Loss and damage refers to the most severe impacts of extreme weather on the physical and social infrastructure of poor countries, and the financial assistance needed to rescue and rebuild them.

It was the most contentious issue at the conference, and has been a long-running demand by developing countries since 1992. For nearly two weeks, the EU and the US refused demands from poor countries for a new fund to address loss and damage, arguing that existing funds should be redirected for the purpose. Early on Friday morning, the EU made a U-turn, to agree to a fund on condition that big economies and big emitters still classed as developing countries under the UNFCCC rules, which date back to 1992, should be included as potential donors, and excluded as recipients.

Many poor countries and campaigners saw this as an attempt to divide the neediest developing countries from bigger economies such as China, Saudi Arabia and other Gulf states, and strongly resisted.

That row took up most of the remaining negotiating time on Friday and Saturday, and the US only signalled its agreement to the fund on Saturday. But the compromise – by which the vulnerable will be prioritised, and the door is open to voluntary contributions from countries still classed as developing – was agreed in the early hours of Sunday morning.

It is likely to take at least a year, until the next climate conference of the parties in United Arab Emirates in November 2023, to sort through some of the details of how the fund can work.
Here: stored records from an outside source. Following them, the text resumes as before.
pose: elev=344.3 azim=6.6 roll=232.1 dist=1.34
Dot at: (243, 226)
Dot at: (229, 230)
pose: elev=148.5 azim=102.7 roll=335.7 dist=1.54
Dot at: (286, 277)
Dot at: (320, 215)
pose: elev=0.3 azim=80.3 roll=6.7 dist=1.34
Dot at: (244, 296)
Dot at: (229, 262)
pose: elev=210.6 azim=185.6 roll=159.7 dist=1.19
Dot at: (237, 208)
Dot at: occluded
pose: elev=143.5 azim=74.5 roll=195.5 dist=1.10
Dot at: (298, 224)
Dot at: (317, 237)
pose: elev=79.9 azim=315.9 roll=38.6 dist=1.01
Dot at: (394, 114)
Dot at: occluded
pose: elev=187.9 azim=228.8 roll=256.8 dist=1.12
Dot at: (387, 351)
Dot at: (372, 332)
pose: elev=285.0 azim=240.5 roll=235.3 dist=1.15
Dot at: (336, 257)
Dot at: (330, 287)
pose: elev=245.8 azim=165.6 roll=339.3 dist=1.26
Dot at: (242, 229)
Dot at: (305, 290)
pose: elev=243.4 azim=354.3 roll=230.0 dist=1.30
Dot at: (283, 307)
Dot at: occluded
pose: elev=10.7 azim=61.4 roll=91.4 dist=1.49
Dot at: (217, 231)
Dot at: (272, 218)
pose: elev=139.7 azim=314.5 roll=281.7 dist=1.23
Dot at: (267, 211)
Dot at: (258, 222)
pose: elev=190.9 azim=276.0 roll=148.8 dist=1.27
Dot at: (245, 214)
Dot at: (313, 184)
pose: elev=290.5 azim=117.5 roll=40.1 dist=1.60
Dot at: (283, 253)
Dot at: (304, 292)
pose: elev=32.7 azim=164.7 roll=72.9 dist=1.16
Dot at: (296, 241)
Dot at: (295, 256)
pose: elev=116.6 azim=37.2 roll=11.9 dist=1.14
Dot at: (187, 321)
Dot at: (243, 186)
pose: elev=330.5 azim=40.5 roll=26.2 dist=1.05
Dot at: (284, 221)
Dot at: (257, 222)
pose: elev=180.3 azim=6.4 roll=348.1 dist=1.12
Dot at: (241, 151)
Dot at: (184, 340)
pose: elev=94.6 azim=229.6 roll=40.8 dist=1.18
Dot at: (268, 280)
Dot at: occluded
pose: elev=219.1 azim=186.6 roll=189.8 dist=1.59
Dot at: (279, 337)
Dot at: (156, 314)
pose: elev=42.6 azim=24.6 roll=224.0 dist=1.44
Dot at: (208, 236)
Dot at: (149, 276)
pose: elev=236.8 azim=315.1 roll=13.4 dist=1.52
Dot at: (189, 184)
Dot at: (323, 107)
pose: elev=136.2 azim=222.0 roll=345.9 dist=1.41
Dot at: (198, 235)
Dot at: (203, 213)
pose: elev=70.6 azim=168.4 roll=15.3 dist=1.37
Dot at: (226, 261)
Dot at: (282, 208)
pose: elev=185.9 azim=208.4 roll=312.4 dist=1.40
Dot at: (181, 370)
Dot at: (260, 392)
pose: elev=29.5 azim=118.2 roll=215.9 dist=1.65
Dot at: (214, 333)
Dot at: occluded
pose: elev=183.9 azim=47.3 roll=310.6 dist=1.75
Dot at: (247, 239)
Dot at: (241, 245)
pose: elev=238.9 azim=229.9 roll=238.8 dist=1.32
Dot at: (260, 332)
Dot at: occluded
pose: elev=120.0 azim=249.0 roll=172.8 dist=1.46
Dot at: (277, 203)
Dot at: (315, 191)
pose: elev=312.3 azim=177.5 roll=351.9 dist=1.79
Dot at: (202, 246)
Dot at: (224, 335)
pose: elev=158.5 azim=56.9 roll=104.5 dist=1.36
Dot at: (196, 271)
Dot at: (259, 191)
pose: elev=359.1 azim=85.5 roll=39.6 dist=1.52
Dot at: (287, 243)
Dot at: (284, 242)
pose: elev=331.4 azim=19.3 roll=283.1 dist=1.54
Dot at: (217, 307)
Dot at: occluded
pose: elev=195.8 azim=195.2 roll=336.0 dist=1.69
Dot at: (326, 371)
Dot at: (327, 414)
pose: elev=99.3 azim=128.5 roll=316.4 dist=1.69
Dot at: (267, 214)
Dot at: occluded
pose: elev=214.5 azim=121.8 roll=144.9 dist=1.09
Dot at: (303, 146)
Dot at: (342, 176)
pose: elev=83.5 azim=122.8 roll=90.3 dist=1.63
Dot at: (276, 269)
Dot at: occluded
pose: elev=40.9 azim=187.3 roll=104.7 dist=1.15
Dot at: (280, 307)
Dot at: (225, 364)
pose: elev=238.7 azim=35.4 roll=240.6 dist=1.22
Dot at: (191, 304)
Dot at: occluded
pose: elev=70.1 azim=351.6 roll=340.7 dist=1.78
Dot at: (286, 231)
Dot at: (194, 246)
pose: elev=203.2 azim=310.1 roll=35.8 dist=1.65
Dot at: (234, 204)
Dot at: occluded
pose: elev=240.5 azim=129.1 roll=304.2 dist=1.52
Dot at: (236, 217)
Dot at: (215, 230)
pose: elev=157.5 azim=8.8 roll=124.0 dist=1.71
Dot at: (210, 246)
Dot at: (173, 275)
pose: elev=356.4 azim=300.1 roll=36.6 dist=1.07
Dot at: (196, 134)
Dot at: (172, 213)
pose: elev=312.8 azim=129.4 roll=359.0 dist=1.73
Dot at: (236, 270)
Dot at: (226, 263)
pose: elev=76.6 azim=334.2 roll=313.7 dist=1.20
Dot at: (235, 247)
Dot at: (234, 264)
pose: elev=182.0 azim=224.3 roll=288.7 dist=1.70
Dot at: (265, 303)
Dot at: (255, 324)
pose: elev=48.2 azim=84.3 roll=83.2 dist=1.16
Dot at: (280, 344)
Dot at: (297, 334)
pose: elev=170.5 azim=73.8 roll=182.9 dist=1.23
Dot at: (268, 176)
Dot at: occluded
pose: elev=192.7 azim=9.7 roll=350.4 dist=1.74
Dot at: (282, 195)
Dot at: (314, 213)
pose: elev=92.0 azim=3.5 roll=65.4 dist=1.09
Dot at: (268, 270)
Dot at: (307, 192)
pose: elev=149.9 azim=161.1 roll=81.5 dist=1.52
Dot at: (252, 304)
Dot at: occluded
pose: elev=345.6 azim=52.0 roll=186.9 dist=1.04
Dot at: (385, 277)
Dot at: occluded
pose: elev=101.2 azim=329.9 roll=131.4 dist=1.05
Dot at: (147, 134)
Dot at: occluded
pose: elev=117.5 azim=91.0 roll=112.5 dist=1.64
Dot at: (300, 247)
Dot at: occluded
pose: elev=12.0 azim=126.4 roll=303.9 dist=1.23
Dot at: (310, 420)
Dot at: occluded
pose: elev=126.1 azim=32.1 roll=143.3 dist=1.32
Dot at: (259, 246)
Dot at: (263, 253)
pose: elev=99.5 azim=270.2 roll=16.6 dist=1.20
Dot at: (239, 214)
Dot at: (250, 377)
There is also, so far, little money for the fund, as few nations have made significant pledges of cash for loss and damage.

Antonio Guterres, the UN secretary-general, said the fund was “an important step towards justice” for poor countries that have done little to cause the climate crisis, but are suffering its worst impacts.

“I welcome the decision to establish a loss and damage fund and to operationalise it in the coming period,” Guterres said. “Clearly this will not be enough, but it is a much-needed political signal to rebuild broken trust. The voices of those on the frontlines of the climate crisis must be heard.”